Our databases are configured with AUTO_CREATE_STATISTICS enabled, and AUTO_UPDATE_STATISTICS_ASYNC disabled. We're using SQL 2008 and 2008 R2 Developer and Standard editions in test, and SQL 2008 and 2008 R2 Standard Edition in production.
We've got a table that contains JPEG image data similar to the below:
CREATE TABLE Pictures ([Key] INT NOT NULL IDENTITY(1,1) PRIMARY KEY, [Image] VARBINARY(MAX))
The following query performs very slowly when a statistics creation or update is triggered.
SELECT COUNT(*), SUM(CAST(DATALENGTH([Image]) AS bigint)) FROM Pictures WHERE [Image] IS NOT NULL
The same query without the WHERE predicate takes only a few seconds, even on a 20GB table, and the 'bytes read' performance counter indicates that sqlservr.exe is not reading all the blob data.

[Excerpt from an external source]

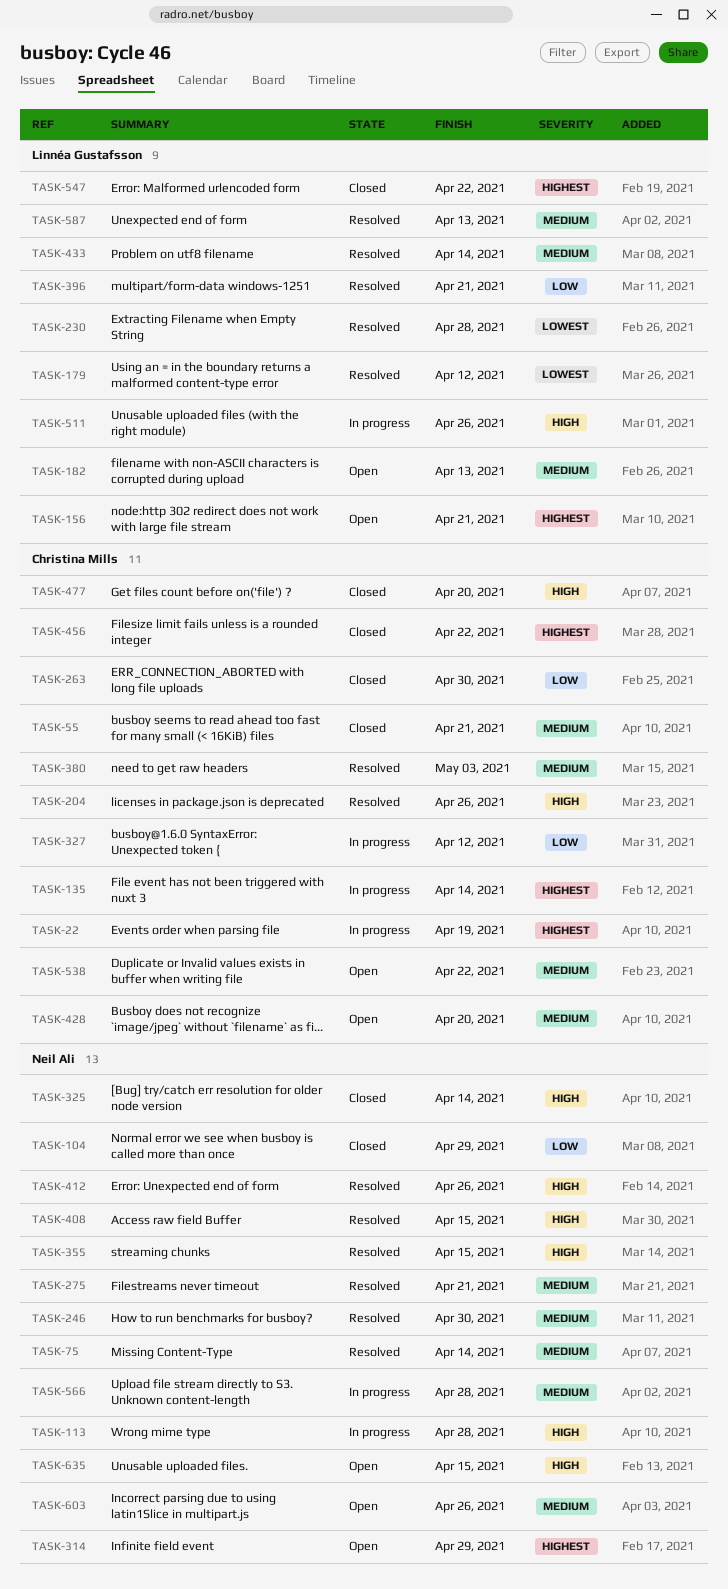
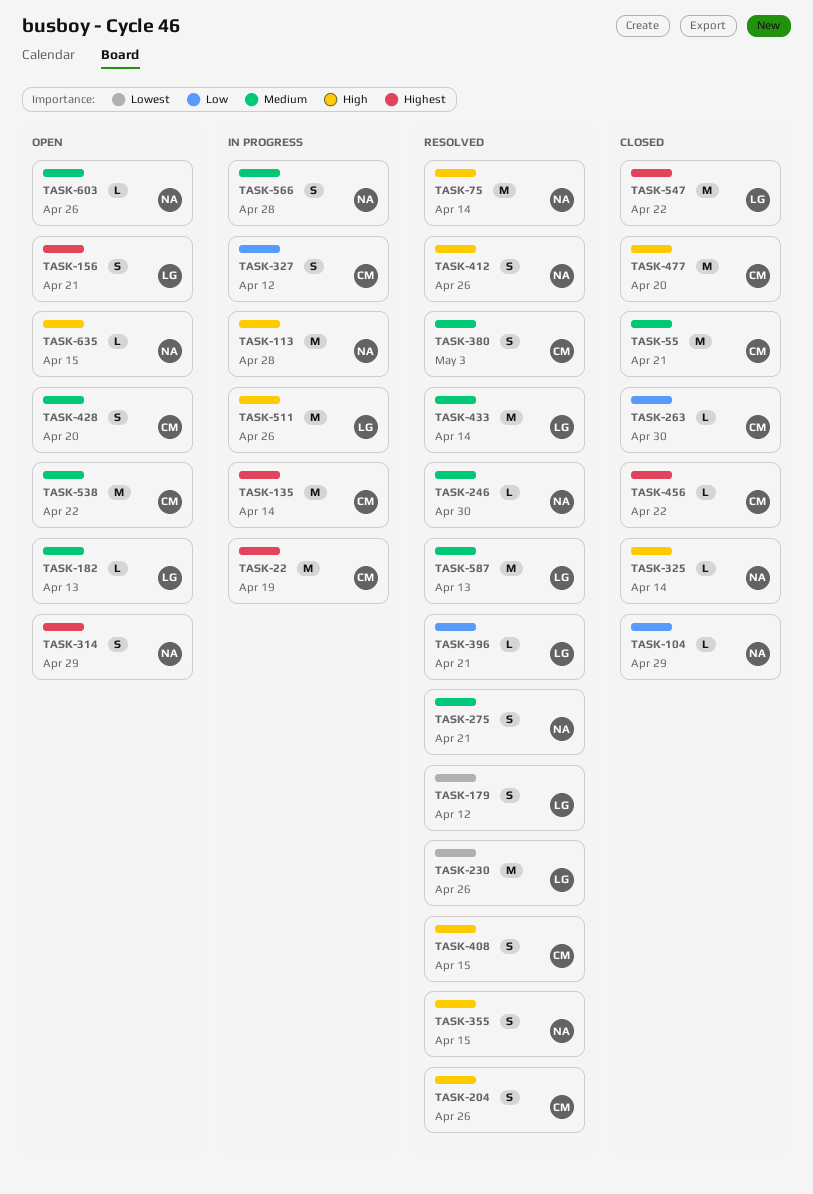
TASK-75, priority: Medium -> High
TASK-230, due: Apr 28 -> Apr 26
TASK-408, owner: Neil Ali -> Christina Mills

Examining sys.dm_exec_requests while the statistics update is occuring, we see:
SELECT StatMan([SC0], [LC0]) FROM (SELECT TOP 100 PERCENT CONVERT([varbinary](200), SUBSTRING ([Image], 1, 100)++substring([Image], case when LEN([Image])<=200 then 101 else LEN([Image])-99 end, 100)) AS [SC0], datalength([Image]) AS [LC0] FROM [dbo].[RequestFormImages] WITH (READUNCOMMITTED) ORDER BY [SC0] ) AS _MS_UPDSTATS_TBL
Investigation shows this query creates the 'string summary' for the index, as described in http://msdn.microsoft.com/en-us/library/ms190397%28v=SQL.90%29.aspx. In this and other cases in our database, the string summary will never produce an improved plan.
The article above states that string summaries will be discarded if they provide no useful information - is it possible to add an option to CREATE STATISTICS to control whether the string summary is computed in the first place?